Load images into arrays
First I load the image from a file [or a byte array in the case of a web service] using OpenCV's `imread` or `imdecode` functions respectively.
Both of these functions return a channel array representation of the pixels in the image formatted as BGR (for whatever reason blue is flipped with the red as opposed to the traditional rgb ordering used in most image and color formats).
Let's do an example:
We can create a 3d numpy array that represents a blue dot or pixel (blue = 255, green = 0, red = 0) and write it to a jpg
manualMatrix = np.array([[[255, 0, 0]]]) cv2.imwrite("test.jpg", manualMatrix)
Inversely we can read the file back and get the BGR numpy array:
imgMatrix = cv2.imread('test.jpg', 1) print(imgMatrix)
[[[254 0 0]]]
Interestingly the blue value we got back turned out to be a bit less blue than the value in our original matrix; likely a result of jpeg lossyness.

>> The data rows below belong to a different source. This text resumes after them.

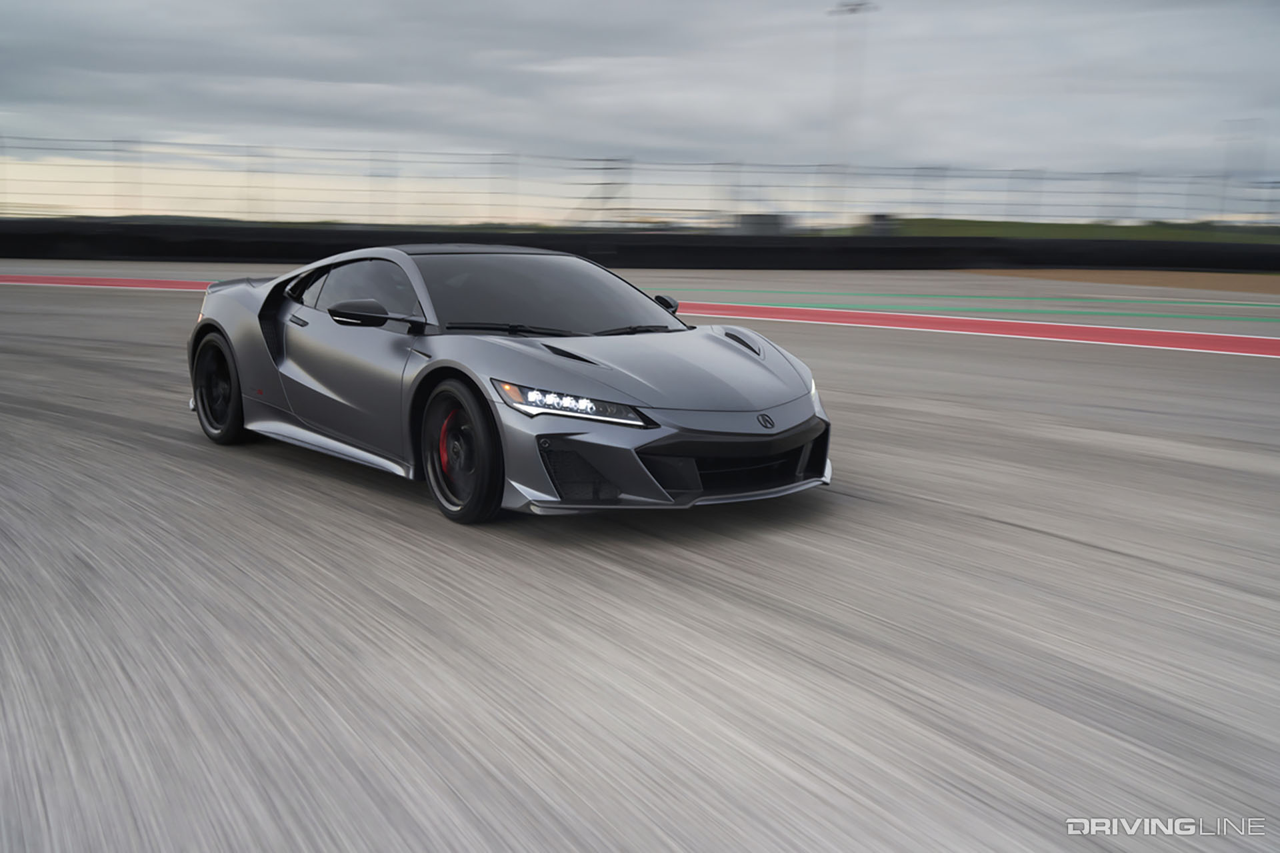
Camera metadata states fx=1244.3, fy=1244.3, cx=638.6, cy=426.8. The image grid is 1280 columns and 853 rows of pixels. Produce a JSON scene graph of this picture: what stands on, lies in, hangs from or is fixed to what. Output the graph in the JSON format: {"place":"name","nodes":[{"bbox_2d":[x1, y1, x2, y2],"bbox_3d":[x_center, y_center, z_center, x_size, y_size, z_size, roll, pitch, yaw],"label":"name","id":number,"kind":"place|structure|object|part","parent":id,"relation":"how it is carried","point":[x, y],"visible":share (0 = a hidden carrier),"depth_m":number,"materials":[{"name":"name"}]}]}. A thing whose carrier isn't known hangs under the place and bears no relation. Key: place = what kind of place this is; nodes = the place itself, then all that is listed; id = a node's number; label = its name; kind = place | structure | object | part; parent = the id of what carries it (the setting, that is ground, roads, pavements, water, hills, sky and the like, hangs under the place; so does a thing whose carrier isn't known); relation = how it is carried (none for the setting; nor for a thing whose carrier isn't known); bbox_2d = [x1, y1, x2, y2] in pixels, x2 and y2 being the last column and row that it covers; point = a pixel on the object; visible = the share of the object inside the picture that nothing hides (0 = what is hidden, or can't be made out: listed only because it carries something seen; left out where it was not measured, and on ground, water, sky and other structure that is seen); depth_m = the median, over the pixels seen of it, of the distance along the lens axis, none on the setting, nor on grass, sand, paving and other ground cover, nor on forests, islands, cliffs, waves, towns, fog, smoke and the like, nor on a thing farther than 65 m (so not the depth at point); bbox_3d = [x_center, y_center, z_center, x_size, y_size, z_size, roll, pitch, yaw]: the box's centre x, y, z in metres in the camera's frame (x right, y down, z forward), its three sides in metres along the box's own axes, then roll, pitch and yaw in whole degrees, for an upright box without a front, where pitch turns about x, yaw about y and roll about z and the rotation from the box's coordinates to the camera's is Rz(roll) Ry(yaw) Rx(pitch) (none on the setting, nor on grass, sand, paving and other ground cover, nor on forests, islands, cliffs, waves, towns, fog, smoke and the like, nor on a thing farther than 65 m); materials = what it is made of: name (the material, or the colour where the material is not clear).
{"place":"outdoors","nodes":[
{"label":"outdoors","id":0,"kind":"place"},
{"bbox_2d":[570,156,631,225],"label":"tower","id":1,"kind":"structure","parent":0,"point":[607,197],"visible":0.67,"materials":[{"name":"grey metal"}]},
{"bbox_2d":[0,220,1279,271],"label":"barrier wall","id":2,"kind":"structure","parent":0,"point":[259,255],"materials":[{"name":"black"}]},
{"bbox_2d":[0,136,1279,232],"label":"wire fence","id":3,"kind":"object","parent":2,"relation":"attached to","point":[607,160],"visible":0.91,"depth_m":41.64,"materials":[{"name":"grey metal"}]},
{"bbox_2d":[0,0,1279,222],"label":"sky","id":4,"kind":"structure","parent":0,"point":[645,143],"materials":[{"name":"grey"}]},
{"bbox_2d":[0,270,1279,852],"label":"race track","id":5,"kind":"structure","parent":0,"point":[1008,538],"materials":[{"name":"grey asphalt"}]},
{"bbox_2d":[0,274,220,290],"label":"red curb","id":6,"kind":"structure","parent":5,"relation":"on","point":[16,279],"depth_m":25.04,"materials":[{"name":"red paint"}]},
{"bbox_2d":[186,243,829,524],"bbox_3d":[-0.907,-0.428,6.871,1.706,1.164,4.408,-7,12,-39],"label":"sports car","id":7,"kind":"object","parent":5,"relation":"on","point":[810,436],"visible":0.98,"depth_m":6.00,"materials":[{"name":"grey metal"}]},
{"label":"door handle","id":8,"kind":"part","parent":7,"relation":"part of","materials":[{"name":"black metal"}]},
{"label":"windshield","id":9,"kind":"part","parent":7,"relation":"part of","materials":[{"name":"black glass"}]},
{"label":"wiper blades","id":10,"kind":"part","parent":7,"relation":"part of","materials":[{"name":"black"}]},
{"bbox_2d":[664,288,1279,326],"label":"marking","id":11,"kind":"object","parent":5,"relation":"on","point":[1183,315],"visible":0.81,"depth_m":22.25,"materials":[{"name":"green paint"}]},
{"bbox_2d":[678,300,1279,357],"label":"red curb","id":12,"kind":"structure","parent":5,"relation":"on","point":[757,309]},
{"bbox_2d":[736,212,787,234],"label":"building","id":13,"kind":"structure","parent":0,"point":[773,220],"visible":0.58,"materials":[{"name":"grey"}]},
{"bbox_2d":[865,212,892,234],"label":"building","id":14,"kind":"structure","parent":0,"point":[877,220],"visible":0.61,"materials":[{"name":"grey"}]},
{"bbox_2d":[847,217,1279,243],"label":"grass field","id":15,"kind":"structure","parent":0,"point":[958,232],"materials":[{"name":"green plant"}]},
{"label":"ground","id":16,"kind":"structure","parent":0},
{"bbox_2d":[824,0,877,225],"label":"floodlight pole","id":17,"kind":"object","parent":16,"relation":"on","point":[850,11],"visible":0.75,"depth_m":60.82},
{"bbox_2d":[955,268,1279,293],"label":"dirt patch","id":18,"kind":"object","parent":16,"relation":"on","point":[1078,275],"visible":0.53,"depth_m":37.32,"materials":[{"name":"brown soil"}]},
{"bbox_2d":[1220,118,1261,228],"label":"floodlight pole","id":19,"kind":"object","parent":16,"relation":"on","point":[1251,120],"visible":0.71,"depth_m":60.20,"materials":[{"name":"metal"}]}
]}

Once we have this matrix representation of the pixels in the image (three values for blue, green, and red laid out in rows and columns), we can manipulate them with our image detection algorithms to find our faces.

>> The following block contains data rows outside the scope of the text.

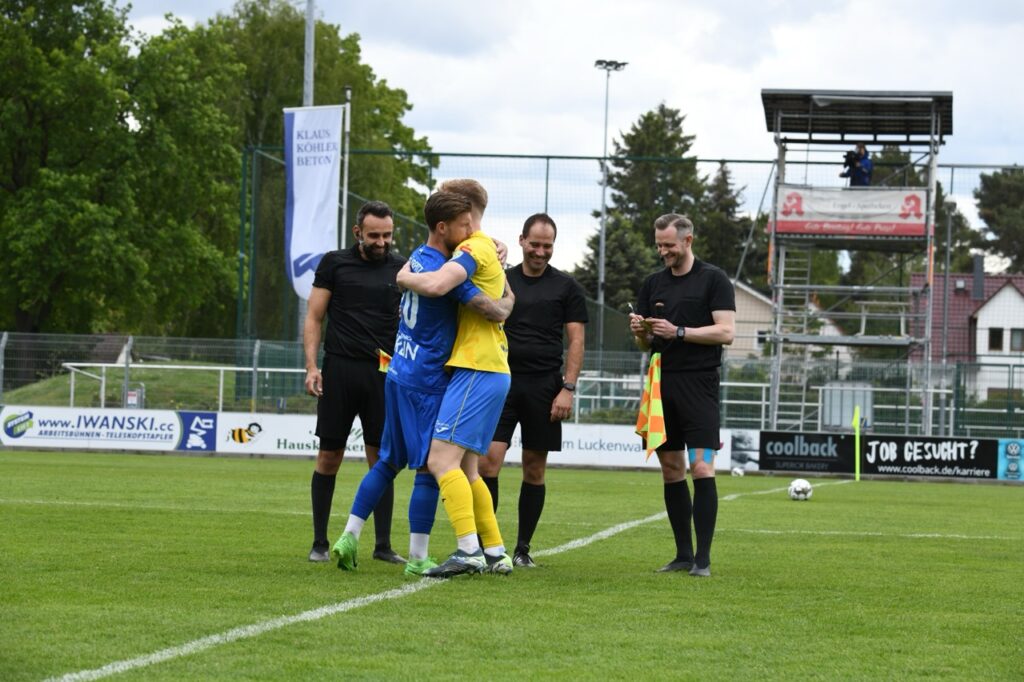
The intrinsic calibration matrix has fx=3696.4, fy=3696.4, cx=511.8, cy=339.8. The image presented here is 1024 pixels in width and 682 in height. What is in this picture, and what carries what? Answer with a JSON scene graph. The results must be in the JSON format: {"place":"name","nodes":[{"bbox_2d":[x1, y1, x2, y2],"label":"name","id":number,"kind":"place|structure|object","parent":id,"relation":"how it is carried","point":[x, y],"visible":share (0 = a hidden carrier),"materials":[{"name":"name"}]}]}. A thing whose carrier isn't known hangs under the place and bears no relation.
{"place":"outdoors","nodes":[
{"label":"outdoors","id":0,"kind":"place"},
{"bbox_2d":[0,358,269,411],"label":"grassy bank","id":1,"kind":"structure","parent":0,"point":[81,398],"materials":[{"name":"green plant"}]},
{"bbox_2d":[63,361,310,409],"label":"metal railing","id":2,"kind":"object","parent":1,"relation":"on","point":[221,368],"visible":0.57,"materials":[{"name":"white metal"}]},
{"bbox_2d":[107,0,1023,267],"label":"sky","id":3,"kind":"structure","parent":0,"point":[730,122],"materials":[{"name":"white"}]},
{"bbox_2d":[731,279,852,361],"label":"house","id":4,"kind":"structure","parent":0,"point":[754,331],"materials":[{"name":"beige paint"}]},
{"bbox_2d":[908,265,1023,405],"label":"house","id":5,"kind":"structure","parent":0,"point":[1016,295],"materials":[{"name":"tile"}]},
{"bbox_2d":[971,253,984,297],"label":"chimney","id":6,"kind":"object","parent":5,"relation":"on","point":[976,273],"visible":0.82,"materials":[{"name":"grey"}]},
{"bbox_2d":[988,327,1003,350],"label":"window","id":7,"kind":"structure","parent":5,"relation":"in","point":[994,337],"materials":[{"name":"black"}]},
{"bbox_2d":[1009,328,1023,350],"label":"window","id":8,"kind":"structure","parent":5,"relation":"in","point":[1014,339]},
{"label":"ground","id":9,"kind":"structure","parent":0},
{"bbox_2d":[0,0,246,339],"label":"tree","id":10,"kind":"object","parent":9,"relation":"on","point":[59,279],"visible":0.97,"materials":[{"name":"green plant"}]},
{"bbox_2d":[302,0,314,108],"label":"tall pole","id":11,"kind":"object","parent":9,"relation":"on","point":[307,36],"visible":0.45,"materials":[{"name":"metal"}]},
{"bbox_2d":[192,0,437,337],"label":"tree","id":12,"kind":"object","parent":9,"relation":"on","point":[317,86],"visible":0.46,"materials":[{"name":"green plant"}]},
{"bbox_2d":[340,86,352,248],"label":"flagpole","id":13,"kind":"object","parent":9,"relation":"on","point":[347,128],"visible":0.5,"materials":[{"name":"white metal"}]},
{"bbox_2d":[282,103,342,301],"label":"flag","id":14,"kind":"object","parent":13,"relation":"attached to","point":[299,251],"visible":0.84,"materials":[{"name":"white fabric"}]},
{"bbox_2d":[0,447,1022,681],"label":"football pitch","id":15,"kind":"object","parent":9,"relation":"on","point":[51,466],"visible":0.83,"materials":[{"name":"green plant"}]},
{"bbox_2d":[0,405,221,450],"label":"advertising board","id":16,"kind":"object","parent":15,"relation":"on","point":[67,428],"visible":0.94,"materials":[{"name":"white"}]},
{"bbox_2d":[208,412,365,457],"label":"advertising board","id":17,"kind":"object","parent":15,"relation":"on","point":[305,442],"visible":0.61,"materials":[{"name":"white"}]},
{"bbox_2d":[304,204,408,565],"label":"man","id":18,"kind":"object","parent":15,"relation":"on","point":[339,358],"visible":0.92},
{"bbox_2d":[377,348,392,372],"label":"flag","id":19,"kind":"object","parent":18,"relation":"in","point":[385,360],"visible":0.23,"materials":[{"name":"yellow fabric"}]},
{"bbox_2d":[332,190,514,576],"label":"person","id":20,"kind":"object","parent":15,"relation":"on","point":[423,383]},
{"bbox_2d":[393,182,520,578],"label":"man","id":21,"kind":"object","parent":15,"relation":"on","point":[451,504],"visible":0.94},
{"bbox_2d":[481,211,587,566],"label":"man","id":22,"kind":"object","parent":15,"relation":"on","point":[550,295],"visible":0.87},
{"bbox_2d":[496,423,752,471],"label":"advertising board","id":23,"kind":"object","parent":15,"relation":"on","point":[628,452],"visible":0.54,"materials":[{"name":"white"}]},
{"bbox_2d":[629,211,736,577],"label":"man","id":24,"kind":"object","parent":15,"relation":"on","point":[684,281],"visible":0.98},
{"bbox_2d":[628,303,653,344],"label":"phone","id":25,"kind":"object","parent":24,"relation":"in","point":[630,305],"visible":0.72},
{"bbox_2d":[634,353,665,460],"label":"checkered flag","id":26,"kind":"object","parent":24,"relation":"in","point":[656,424],"visible":0.84,"materials":[{"name":"yellow fabric"}]},
{"bbox_2d":[731,466,744,476],"label":"soccer ball","id":27,"kind":"object","parent":15,"relation":"on","point":[738,472],"visible":0.95,"materials":[{"name":"white plastic"}]},
{"bbox_2d":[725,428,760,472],"label":"advertising board","id":28,"kind":"object","parent":15,"relation":"on","point":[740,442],"visible":0.6,"materials":[{"name":"white"}]},
{"bbox_2d":[787,478,812,500],"label":"soccer ball","id":29,"kind":"object","parent":15,"relation":"on","point":[798,490],"visible":0.98,"materials":[{"name":"white plastic"}]},
{"bbox_2d":[853,406,861,481],"label":"corner flag","id":30,"kind":"object","parent":15,"relation":"on","point":[856,428],"visible":1,"materials":[{"name":"fabric"}]},
{"bbox_2d":[754,429,1010,478],"label":"advertising board","id":31,"kind":"object","parent":15,"relation":"on","point":[966,452],"visible":0.94,"materials":[{"name":"black"}]},
{"bbox_2d":[996,438,1023,480],"label":"advertising board","id":32,"kind":"object","parent":15,"relation":"on","point":[1008,452],"visible":0.94,"materials":[{"name":"blue"}]},
{"bbox_2d":[0,330,1023,438],"label":"fence","id":33,"kind":"object","parent":9,"relation":"on","point":[5,339],"visible":0.66,"materials":[{"name":"grey metal"}]},
{"bbox_2d":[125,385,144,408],"label":"sign","id":34,"kind":"object","parent":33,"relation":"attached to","point":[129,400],"visible":0.63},
{"bbox_2d":[595,58,629,357],"label":"floodlight pole","id":35,"kind":"object","parent":9,"relation":"on","point":[606,140],"visible":0.71,"materials":[{"name":"grey metal"}]},
{"bbox_2d":[232,145,1023,432],"label":"net fence","id":36,"kind":"object","parent":9,"relation":"on","point":[548,158],"visible":0.55,"materials":[{"name":"green metal"}]},
{"bbox_2d":[571,103,707,311],"label":"conifer tree","id":37,"kind":"object","parent":9,"relation":"on","point":[676,126],"visible":0.47,"materials":[{"name":"plant"}]},
{"bbox_2d":[694,162,755,281],"label":"conifer tree","id":38,"kind":"object","parent":9,"relation":"on","point":[724,173],"visible":0.41,"materials":[{"name":"plant"}]},
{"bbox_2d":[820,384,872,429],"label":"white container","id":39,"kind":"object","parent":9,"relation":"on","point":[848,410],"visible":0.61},
{"bbox_2d":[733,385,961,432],"label":"metal railing","id":40,"kind":"object","parent":9,"relation":"on","point":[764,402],"visible":0.51,"materials":[{"name":"metal"}]},
{"bbox_2d":[760,86,953,440],"label":"scaffold tower","id":41,"kind":"structure","parent":9,"relation":"on","point":[776,96],"materials":[{"name":"metal"}]},
{"bbox_2d":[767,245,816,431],"label":"ladder","id":42,"kind":"object","parent":41,"relation":"attached to","point":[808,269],"visible":0.66,"materials":[{"name":"metal"}]},
{"bbox_2d":[772,184,927,237],"label":"banner","id":43,"kind":"object","parent":41,"relation":"attached to","point":[824,207],"visible":0.77,"materials":[{"name":"white fabric"}]},
{"bbox_2d":[840,144,873,186],"label":"person","id":44,"kind":"object","parent":41,"relation":"on","point":[858,164],"visible":0.74},
{"bbox_2d":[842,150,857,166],"label":"camera","id":45,"kind":"object","parent":44,"relation":"in","point":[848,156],"visible":0.87,"materials":[{"name":"black"}]},
{"bbox_2d":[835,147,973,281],"label":"tree","id":46,"kind":"object","parent":9,"relation":"on","point":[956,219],"visible":0.3,"materials":[{"name":"green plant"}]},
{"bbox_2d":[939,193,953,441],"label":"pole","id":47,"kind":"object","parent":9,"relation":"on","point":[946,277],"visible":0.81,"materials":[{"name":"grey metal"}]},
{"bbox_2d":[974,166,1023,273],"label":"tree","id":48,"kind":"object","parent":9,"relation":"on","point":[988,221],"visible":0.8,"materials":[{"name":"green plant"}]}
]}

Detecting faces in the image array
OpenFace includes python code for dlib powered face detection and alignment (align_dlib.py). For my prototype I pulled the alignment code verbatim from the openface repo. I also downloaded the binary representation of the pre-trained face detection model they use from the dlib website.
Having done that, loading and running the face alignment functionality is trivial:
from align_dlib import AlignDlib # Initialize the OpenFace face alignment utility alignment = AlignDlib('shape_predictor_68_face_landmarks.dat') #load real file and flip r and b imgMatrix = cv2.imread('MS80418-999.jpg', 1) imgMatrix = imgMatrix[...,::-1] alignedImg = alignment.align(96, imgMatrix, alignment.getLargestFaceBoundingBox(imgMatrix)) cv2.imwrite("aligned.jpg", alignedImg)
and here is a sample result (also note that I didn't flip back my reds and blues so the image appears blueish upon rendering):
Under the hood, openface's this function uses dlib's `get_frontal_face_detector` to find the largest face in the image and then crops it's matrix representation. It turned out that this face detection method did not do exactly what I needed it to for my final implementation but it was good enough for the prototype.
Who's face is it?
At this point `imgMatrix` is ready for fingerprint extraction.
global nn4_small2_pretrained nn4_small2_pretrained = create_model() global graph graph = tf.get_default_graph() nn4_small2_pretrained.load_weights('weights/nn4.small2.v1.h5')
In the snippet above, we load the OpenFace pre-trained model `nn4.small2.v1` using tensorflow. Python's `global` keyword makes the graph and the model accesible from multiple threads. This specific detail wasn't relevant for the prototype but would be for the final implementation.
img = (alignedImg / 255.).astype(np.float32) with graph.as_default(): fingerprint = nn4_small2_pretrained.predict(np.expand_dims(img, axis=0)) print fingerprint
I normalize the color values in the matrix by dividing by 255 (the maximum value) to get values between 0 and 1 and feed it to the predict function of the model. The result is an array containing 128 numbers that represent the face.
Finally, to find out how similar two faces are, we can take the sum of the square of the differences of each value in the two arrays.
diff = np.sum(np.square(fingerprint1 - fingerprint2)) print diff
This diffference function allows us to empirically select a threshold above which we will call two faces a match.
Here are a few examples of matching pairs:
Getting the threshold right can be tricky but in my case we don't have to be perfect. Below, you can see two of my cousin's kids. The robot could't tell them apart even though they are clearly different people, a boy and a girl. In the end, I'll be sending a single album to their family so the robot is off the hook on this one.
I was quite happy with the results from the prototype. My future efforts will be focused on detection improvements to find and match more faces more acurately, on scaling the process accross CPUs and machines, and on integrating it with the google photos API (finally released last year).